— Start of SUPPLIED DATA —
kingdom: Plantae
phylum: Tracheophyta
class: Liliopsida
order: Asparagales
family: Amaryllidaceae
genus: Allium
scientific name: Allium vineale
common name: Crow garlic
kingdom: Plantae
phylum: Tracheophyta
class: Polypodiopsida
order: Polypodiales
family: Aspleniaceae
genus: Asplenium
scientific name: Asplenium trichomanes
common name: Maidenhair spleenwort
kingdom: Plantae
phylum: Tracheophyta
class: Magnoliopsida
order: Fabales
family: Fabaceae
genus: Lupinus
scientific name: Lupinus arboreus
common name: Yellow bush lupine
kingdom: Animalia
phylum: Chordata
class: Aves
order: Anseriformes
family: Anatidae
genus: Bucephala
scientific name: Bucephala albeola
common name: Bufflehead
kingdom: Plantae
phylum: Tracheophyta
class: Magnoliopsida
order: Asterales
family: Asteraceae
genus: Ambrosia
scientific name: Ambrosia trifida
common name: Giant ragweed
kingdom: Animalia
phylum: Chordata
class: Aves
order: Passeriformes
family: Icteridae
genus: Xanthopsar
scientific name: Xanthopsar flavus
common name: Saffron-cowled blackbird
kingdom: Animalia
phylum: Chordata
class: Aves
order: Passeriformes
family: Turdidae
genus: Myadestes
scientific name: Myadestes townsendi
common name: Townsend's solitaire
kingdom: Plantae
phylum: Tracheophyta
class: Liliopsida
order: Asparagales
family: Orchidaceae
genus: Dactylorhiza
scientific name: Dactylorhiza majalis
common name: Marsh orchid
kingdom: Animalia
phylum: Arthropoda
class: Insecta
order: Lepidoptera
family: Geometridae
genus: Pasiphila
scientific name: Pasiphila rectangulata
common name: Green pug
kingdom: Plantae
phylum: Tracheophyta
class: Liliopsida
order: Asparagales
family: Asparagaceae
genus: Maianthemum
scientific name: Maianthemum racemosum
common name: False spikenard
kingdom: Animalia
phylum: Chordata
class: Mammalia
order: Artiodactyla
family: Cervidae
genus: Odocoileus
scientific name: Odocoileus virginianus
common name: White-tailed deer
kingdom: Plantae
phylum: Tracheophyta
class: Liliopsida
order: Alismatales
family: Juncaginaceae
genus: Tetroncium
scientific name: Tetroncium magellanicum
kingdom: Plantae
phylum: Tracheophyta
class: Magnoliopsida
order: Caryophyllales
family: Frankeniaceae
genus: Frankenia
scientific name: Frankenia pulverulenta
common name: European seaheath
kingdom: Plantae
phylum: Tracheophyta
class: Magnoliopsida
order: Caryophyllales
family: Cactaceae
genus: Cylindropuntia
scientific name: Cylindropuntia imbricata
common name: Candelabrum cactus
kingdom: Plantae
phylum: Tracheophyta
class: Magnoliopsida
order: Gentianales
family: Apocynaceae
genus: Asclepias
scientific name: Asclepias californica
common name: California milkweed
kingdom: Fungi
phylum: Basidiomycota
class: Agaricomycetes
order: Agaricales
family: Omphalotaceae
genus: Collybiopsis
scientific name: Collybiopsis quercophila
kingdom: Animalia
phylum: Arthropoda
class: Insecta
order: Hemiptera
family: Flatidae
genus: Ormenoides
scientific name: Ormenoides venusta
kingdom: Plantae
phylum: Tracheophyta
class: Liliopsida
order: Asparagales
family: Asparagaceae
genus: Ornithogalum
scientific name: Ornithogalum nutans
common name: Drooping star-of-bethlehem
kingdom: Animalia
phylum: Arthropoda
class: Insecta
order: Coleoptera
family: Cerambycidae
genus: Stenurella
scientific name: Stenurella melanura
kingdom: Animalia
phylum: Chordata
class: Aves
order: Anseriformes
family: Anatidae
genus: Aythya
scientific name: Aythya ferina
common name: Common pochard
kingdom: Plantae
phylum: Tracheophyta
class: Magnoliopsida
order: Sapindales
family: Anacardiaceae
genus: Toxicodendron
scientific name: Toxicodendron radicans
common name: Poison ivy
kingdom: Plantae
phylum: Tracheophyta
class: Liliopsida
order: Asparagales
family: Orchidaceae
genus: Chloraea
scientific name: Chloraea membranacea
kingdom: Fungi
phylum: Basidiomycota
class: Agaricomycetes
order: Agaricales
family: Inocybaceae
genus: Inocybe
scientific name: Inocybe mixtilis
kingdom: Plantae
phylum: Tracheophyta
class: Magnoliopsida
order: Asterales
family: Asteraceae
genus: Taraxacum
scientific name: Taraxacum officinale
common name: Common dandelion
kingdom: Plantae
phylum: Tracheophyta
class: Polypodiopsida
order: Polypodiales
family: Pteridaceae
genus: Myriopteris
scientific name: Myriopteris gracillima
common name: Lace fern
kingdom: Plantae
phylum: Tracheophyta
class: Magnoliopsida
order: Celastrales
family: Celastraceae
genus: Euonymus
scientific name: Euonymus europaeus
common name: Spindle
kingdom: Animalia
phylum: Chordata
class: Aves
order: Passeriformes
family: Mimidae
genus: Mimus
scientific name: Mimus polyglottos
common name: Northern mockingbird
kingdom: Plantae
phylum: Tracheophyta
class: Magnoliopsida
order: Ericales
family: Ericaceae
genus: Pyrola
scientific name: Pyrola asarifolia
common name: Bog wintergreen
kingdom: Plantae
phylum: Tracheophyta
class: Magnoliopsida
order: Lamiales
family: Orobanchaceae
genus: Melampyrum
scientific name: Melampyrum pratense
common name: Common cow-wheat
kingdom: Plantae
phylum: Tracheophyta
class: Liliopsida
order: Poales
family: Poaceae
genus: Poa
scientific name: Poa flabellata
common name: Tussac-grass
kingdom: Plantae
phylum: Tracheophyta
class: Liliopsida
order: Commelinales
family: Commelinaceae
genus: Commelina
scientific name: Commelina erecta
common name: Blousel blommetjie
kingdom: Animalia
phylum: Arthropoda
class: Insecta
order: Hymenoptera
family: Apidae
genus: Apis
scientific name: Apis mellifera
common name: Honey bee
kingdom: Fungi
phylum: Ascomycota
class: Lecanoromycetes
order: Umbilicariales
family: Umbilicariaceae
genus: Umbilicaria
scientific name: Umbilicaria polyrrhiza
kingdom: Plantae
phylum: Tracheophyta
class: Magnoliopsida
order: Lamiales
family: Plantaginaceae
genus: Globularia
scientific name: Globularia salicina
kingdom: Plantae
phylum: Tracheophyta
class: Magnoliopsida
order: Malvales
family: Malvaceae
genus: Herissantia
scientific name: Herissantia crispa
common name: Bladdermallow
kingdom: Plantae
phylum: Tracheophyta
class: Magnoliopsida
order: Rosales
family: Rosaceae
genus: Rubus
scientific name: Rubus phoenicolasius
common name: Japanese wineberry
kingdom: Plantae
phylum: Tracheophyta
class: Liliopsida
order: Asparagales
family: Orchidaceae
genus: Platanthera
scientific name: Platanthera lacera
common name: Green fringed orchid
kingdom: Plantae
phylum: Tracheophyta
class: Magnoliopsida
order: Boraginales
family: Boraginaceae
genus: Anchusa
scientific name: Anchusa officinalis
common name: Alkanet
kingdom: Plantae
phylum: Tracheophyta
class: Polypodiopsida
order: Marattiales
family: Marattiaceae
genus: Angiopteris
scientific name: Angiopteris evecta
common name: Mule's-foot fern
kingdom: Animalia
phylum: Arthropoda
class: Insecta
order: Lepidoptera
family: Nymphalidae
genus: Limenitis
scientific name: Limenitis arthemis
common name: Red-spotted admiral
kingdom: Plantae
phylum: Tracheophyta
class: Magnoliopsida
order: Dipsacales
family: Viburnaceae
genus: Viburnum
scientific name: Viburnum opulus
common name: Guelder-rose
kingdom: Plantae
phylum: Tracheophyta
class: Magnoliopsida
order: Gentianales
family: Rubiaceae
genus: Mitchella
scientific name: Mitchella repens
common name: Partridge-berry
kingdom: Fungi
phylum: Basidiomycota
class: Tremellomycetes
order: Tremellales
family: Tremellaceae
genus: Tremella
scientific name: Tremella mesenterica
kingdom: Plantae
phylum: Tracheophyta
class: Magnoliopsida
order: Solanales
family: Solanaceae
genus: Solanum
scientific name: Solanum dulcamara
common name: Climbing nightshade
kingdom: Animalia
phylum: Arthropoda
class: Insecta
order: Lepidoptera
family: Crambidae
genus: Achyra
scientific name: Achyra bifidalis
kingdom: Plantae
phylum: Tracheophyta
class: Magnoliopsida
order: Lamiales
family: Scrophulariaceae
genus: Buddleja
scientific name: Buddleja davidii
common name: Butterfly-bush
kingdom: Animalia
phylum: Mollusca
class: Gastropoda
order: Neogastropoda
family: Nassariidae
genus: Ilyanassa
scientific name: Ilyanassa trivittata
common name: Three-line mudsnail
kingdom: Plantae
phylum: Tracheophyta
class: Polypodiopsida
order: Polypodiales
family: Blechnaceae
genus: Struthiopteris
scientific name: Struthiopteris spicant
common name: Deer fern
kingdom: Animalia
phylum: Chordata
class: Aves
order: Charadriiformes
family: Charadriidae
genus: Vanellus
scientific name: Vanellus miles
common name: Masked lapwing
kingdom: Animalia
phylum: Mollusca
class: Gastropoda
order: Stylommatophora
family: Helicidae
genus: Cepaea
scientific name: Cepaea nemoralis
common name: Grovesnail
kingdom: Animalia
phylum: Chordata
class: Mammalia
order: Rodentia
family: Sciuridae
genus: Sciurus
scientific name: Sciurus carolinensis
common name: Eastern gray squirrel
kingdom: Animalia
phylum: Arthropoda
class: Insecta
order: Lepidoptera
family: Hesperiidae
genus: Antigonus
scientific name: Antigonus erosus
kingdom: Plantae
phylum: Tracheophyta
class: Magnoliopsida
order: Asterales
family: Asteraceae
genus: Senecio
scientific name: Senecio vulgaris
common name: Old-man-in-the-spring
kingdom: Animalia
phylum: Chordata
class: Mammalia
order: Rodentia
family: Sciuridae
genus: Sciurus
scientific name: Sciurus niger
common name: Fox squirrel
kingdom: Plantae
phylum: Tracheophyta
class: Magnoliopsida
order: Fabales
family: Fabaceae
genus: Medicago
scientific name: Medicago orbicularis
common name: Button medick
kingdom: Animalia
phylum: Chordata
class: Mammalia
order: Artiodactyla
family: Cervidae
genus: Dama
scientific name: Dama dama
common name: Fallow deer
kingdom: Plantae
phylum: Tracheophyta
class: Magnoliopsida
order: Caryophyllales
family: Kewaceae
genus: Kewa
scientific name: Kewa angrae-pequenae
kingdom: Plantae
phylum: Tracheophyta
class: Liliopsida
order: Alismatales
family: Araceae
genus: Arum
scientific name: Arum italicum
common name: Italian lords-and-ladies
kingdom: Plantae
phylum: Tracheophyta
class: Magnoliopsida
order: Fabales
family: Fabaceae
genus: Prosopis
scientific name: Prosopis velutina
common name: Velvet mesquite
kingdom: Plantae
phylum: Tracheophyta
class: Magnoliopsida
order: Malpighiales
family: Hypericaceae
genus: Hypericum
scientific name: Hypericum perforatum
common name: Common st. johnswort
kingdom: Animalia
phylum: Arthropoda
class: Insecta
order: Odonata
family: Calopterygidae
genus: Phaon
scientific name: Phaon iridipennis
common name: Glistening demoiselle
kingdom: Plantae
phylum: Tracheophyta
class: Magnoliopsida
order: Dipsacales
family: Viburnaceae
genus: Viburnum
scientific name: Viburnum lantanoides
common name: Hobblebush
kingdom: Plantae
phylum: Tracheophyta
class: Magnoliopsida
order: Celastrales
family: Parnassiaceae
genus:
— End of SUPPLIED DATA —
Can you give the rows again from the line with "scientific name: Platanthera lacera" to the line with "scientific name: Mitchella repens", swapping "common name" for "vernacular name" and keeping everything else the same?

* TASK SOLUTION *
scientific name: Platanthera lacera
vernacular name: Green fringed orchid
kingdom: Plantae
phylum: Tracheophyta
class: Magnoliopsida
order: Boraginales
family: Boraginaceae
genus: Anchusa
scientific name: Anchusa officinalis
vernacular name: Alkanet
kingdom: Plantae
phylum: Tracheophyta
class: Polypodiopsida
order: Marattiales
family: Marattiaceae
genus: Angiopteris
scientific name: Angiopteris evecta
vernacular name: Mule's-foot fern
kingdom: Animalia
phylum: Arthropoda
class: Insecta
order: Lepidoptera
family: Nymphalidae
genus: Limenitis
scientific name: Limenitis arthemis
vernacular name: Red-spotted admiral
kingdom: Plantae
phylum: Tracheophyta
class: Magnoliopsida
order: Dipsacales
family: Viburnaceae
genus: Viburnum
scientific name: Viburnum opulus
vernacular name: Guelder-rose
kingdom: Plantae
phylum: Tracheophyta
class: Magnoliopsida
order: Gentianales
family: Rubiaceae
genus: Mitchella
scientific name: Mitchella repens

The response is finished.